## Problem to solve
When the string "inputs" is part of a line below, that line should be copied.

## Records provided
Start of Block
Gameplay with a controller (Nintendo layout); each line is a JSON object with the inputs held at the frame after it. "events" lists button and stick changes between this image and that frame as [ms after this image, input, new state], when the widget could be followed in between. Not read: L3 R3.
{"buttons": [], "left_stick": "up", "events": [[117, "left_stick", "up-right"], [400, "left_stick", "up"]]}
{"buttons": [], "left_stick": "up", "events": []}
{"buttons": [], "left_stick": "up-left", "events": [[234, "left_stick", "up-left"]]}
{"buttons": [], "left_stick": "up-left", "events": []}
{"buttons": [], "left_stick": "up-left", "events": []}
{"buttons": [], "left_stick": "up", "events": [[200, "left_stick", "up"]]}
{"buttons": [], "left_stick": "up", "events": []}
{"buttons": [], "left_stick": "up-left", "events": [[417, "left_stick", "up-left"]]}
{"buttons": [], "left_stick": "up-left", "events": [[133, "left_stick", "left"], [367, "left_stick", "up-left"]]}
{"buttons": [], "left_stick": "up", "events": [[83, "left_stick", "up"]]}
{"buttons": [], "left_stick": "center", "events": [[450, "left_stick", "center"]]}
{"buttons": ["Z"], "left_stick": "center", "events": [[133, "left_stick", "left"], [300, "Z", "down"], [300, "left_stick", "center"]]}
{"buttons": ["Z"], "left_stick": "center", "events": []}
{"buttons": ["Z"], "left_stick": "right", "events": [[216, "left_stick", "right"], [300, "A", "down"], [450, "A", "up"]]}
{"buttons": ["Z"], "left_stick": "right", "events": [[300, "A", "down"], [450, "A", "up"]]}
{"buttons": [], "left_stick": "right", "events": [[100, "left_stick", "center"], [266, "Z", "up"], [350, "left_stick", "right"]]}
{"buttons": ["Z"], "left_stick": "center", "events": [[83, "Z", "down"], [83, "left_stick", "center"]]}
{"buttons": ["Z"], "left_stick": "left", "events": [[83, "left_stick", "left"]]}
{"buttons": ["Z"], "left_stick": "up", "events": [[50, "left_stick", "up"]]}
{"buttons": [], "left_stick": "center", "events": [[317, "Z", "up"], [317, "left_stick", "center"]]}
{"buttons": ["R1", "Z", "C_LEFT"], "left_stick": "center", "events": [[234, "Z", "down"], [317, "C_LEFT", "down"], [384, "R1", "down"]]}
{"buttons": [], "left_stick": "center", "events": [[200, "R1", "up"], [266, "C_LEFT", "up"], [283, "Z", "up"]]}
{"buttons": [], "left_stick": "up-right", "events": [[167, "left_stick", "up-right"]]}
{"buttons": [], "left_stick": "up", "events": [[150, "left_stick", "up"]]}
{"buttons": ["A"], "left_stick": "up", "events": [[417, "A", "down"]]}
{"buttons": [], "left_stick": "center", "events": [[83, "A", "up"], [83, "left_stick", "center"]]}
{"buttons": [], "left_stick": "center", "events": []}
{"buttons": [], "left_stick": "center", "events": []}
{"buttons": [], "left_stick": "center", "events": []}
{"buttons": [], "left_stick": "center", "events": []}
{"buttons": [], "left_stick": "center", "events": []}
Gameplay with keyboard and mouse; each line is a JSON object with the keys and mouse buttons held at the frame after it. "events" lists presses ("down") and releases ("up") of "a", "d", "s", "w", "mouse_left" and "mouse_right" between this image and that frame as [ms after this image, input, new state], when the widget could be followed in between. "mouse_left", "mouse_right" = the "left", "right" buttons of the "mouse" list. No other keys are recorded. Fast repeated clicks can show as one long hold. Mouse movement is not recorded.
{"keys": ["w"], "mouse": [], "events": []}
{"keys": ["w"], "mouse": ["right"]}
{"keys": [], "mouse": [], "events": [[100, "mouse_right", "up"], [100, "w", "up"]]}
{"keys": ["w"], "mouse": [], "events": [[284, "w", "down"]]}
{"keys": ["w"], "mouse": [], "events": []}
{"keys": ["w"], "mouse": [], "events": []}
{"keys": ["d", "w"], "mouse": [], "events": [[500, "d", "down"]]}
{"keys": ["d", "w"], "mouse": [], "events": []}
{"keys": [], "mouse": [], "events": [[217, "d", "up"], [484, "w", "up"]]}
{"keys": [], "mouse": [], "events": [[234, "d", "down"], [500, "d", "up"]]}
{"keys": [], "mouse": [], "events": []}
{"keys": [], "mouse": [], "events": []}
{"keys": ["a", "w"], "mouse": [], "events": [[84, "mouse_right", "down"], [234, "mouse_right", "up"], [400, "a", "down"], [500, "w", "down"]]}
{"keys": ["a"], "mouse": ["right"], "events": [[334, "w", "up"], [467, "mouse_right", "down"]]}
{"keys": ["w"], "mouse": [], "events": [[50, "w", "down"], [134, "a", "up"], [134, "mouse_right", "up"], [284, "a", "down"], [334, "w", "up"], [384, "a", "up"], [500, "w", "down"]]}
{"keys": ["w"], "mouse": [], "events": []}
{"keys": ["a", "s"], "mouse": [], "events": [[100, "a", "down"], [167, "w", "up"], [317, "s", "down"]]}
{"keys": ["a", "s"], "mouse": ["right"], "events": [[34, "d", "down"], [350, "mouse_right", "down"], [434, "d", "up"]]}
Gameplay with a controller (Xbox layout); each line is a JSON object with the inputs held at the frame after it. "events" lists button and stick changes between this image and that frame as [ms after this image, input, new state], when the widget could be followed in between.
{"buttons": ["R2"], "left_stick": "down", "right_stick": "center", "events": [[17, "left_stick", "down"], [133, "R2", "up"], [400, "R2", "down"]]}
End of Block
## Solution to the exercise
Gameplay with a controller (Nintendo layout); each line is a JSON object with the inputs held at the frame after it. "events" lists button and stick changes between this image and that frame as [ms after this image, input, new state], when the widget could be followed in between. Not read: L3 R3.
Gameplay with a controller (Xbox layout); each line is a JSON object with the inputs held at the frame after it. "events" lists button and stick changes between this image and that frame as [ms after this image, input, new state], when the widget could be followed in between.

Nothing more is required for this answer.